Tenn smiled at the thought, then remembered another prayer of his childhood, one he never heard from his grandfather, in the city of St. Louis. It was a prayer for those persons going to sea. Tenn thought of it for Frannie Sternhagen the swimmer. Tenn could only recall snatches of it, because he never heard it offered in a church, but only in explanation by his grandfather and from reading the Book of Common Prayer:
We commend to Thy almighty protection, Thy servant, for whose preservation on the great deep our prayers are desired. Guard him, we beseech Thee, from the dangers of the sea, from sickness, from the violence of enemies, and from every evil to which he may be exposed. Conduct him in safety to the haven where he would be, with a grateful sense of Thy mercies.
“I offered that prayer to the memory of Hart Crane,” Tenn told me, “wishing I had thought to utter it before he felt he needed to lose himself deep in the sea, to drown away whatever was pressing upon him. I offer it to Frances Sternhagen, who helps me to stay above the water, to place words, like stones, one on top of the other, to move forward, to begin again.”
Tenn told me he would offer the prayer to no others.
“That prayer is taken,” he told me. “My heart and its plea have done all they can.”

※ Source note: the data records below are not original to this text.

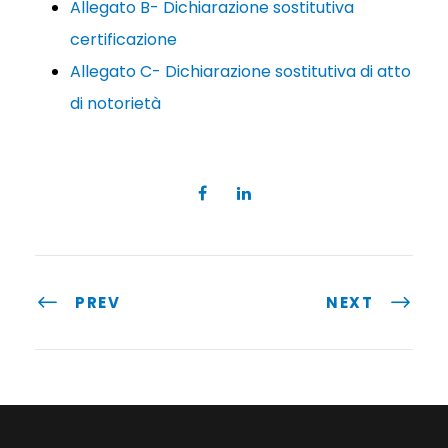
Allegato B- Dichiarazione sostitutiva
certificazione
Allegato C- Dichiarazione sostitutiva di atto
di notorietà
PREV
NEXT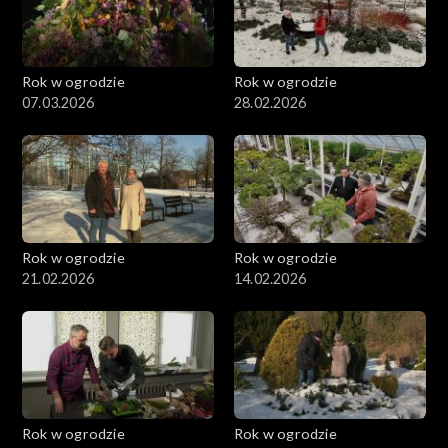
Rok w ogrodzie
Rok w ogrodzie
07.03.2026
28.02.2026
Rok w ogrodzie
Rok w ogrodzie
21.02.2026
14.02.2026
Rok w ogrodzie
Rok w ogrodzie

Julie Harris was an actress who never worked with Tennessee Williams, save for a recording of The Glass Menagerie for which she took on the role of Laura. Tenn had few memories of it, as he exerted all of his energies and concerns toward Montgomery Clift, who, as Tom, sputtered and frayed and held everyone in the shaky palm of his hand. “I would look at him,” Tenn remembered, “and think to myself, ‘Not only can he not play this part, or any part, but he is worthless at living.’ And near him, almost always, would be Julie, a hand at his back, on his arm, smiling at him. She was serving a purpose for him similar to what Jessica had done for me: holding him up, helping him to see what he had been, nursing him through.”

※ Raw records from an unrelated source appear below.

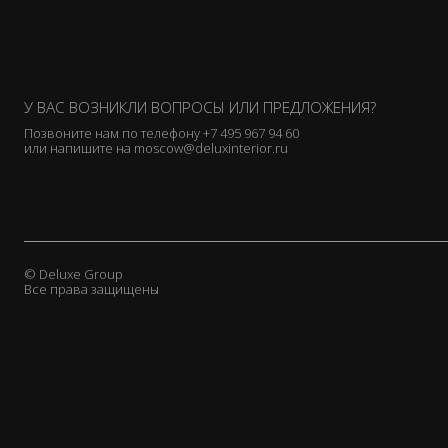
У ВАС ВОЗНИКЛИ ВОПРОСЫ ИЛИ ПРЕДЛОЖЕНИЯ?
Позвоните нам по телефону
+7 495 967 94 60
или напишите на
moscow@deluxinterior.ru
© Deluxe Group
Все права защищены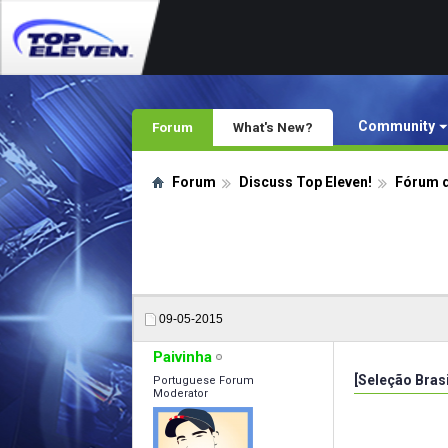
Community
Forum
What's New?
Forum
Discuss Top Eleven!
Fórum d
09-05-2015
Paivinha
[Seleção Brasi
Portuguese Forum
Moderator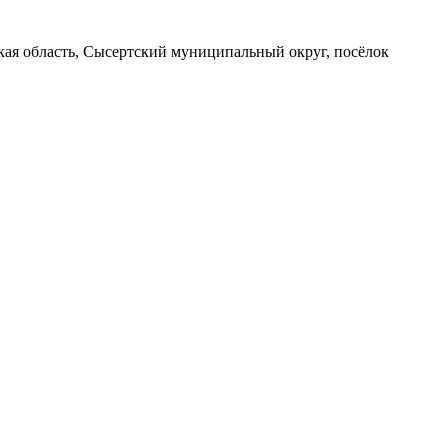
вская область, Сысертский муниципальный округ, посёлок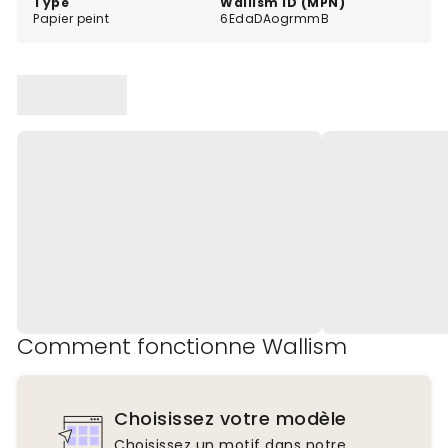
Type
Wallism ID (MPN)
Papier peint
6EdaDAogrmmB
Comment fonctionne Wallism
Choisissez votre modèle
Choisissez un motif dans notre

Harris had created pages in Tenn’s theatrical memory book almost from the onset of his own New York debut. A costume designer of “a malignant camp sensibility” told him of a marvelous and unformed young actress who was a m
ember of the company of Eva Le Gallienne’s Alice in Wonderland. That production appeared in 1947, and it was approximately one year later that Tenn had an audience with Le Gallienne. The two of them discussed Julie Harris.
“What I told him then,” Le Gallienne remembered, “was that the intention was there, but the equipment was lacking. The voice was inadequate.” Tenn recalled that another “power” in the theater referred to Harris as “an unshelled peanut,” dry and perhaps void of a center or substance.
Harris continued to work.
One of the happiest times in Tenn’s life was his 1949 revision of Summer and Smoke, composed by typewriter and occasionally by longhand at one end of a dining table. At the other end sat Carson McCullers, who was laboriously adapting her novel The Member of the Wedding to the stage. Both plays were suffused with longing—of their playwrights as well as their protagonists—and both were, like the prayers and rites of Tenn’s childhood, progressive and fearful and full of stones laid, metaphorical linens folded and applied, flowers plunged through psychic Styrofoam.
“If I reread Summer and Smoke,” Tenn remembered, “I can feel, and almost see, the writer that I was in that time and at that place. Alma moves fearfully and slowly but purposefully toward her desire. Alma comes to respect her need for love, for physical pleasure, for an acceptance of her gifts, no matter how niggardly or unnecessary they may appear. Alma is a woman who would have no problem finding a place on altar guilds or prayer councils, and her baked goods would always find a place at the tables of the best clubs, but her amatory gifts go begging, and her carnal desires, which she examines and recognizes in solitude, in darkness, grow stronger and hungrier as they find themselves attended to by only her own hands and ministrations. Alma moves slowly, each step a brick, perfectly shaped and sanded and placed in a wall that blocks what she finds unpleasant, and then, later in the play, each step a small scalpel that scoops away the plaster and the bricks of this wall, through which she hopes she can walk and find what she needs.”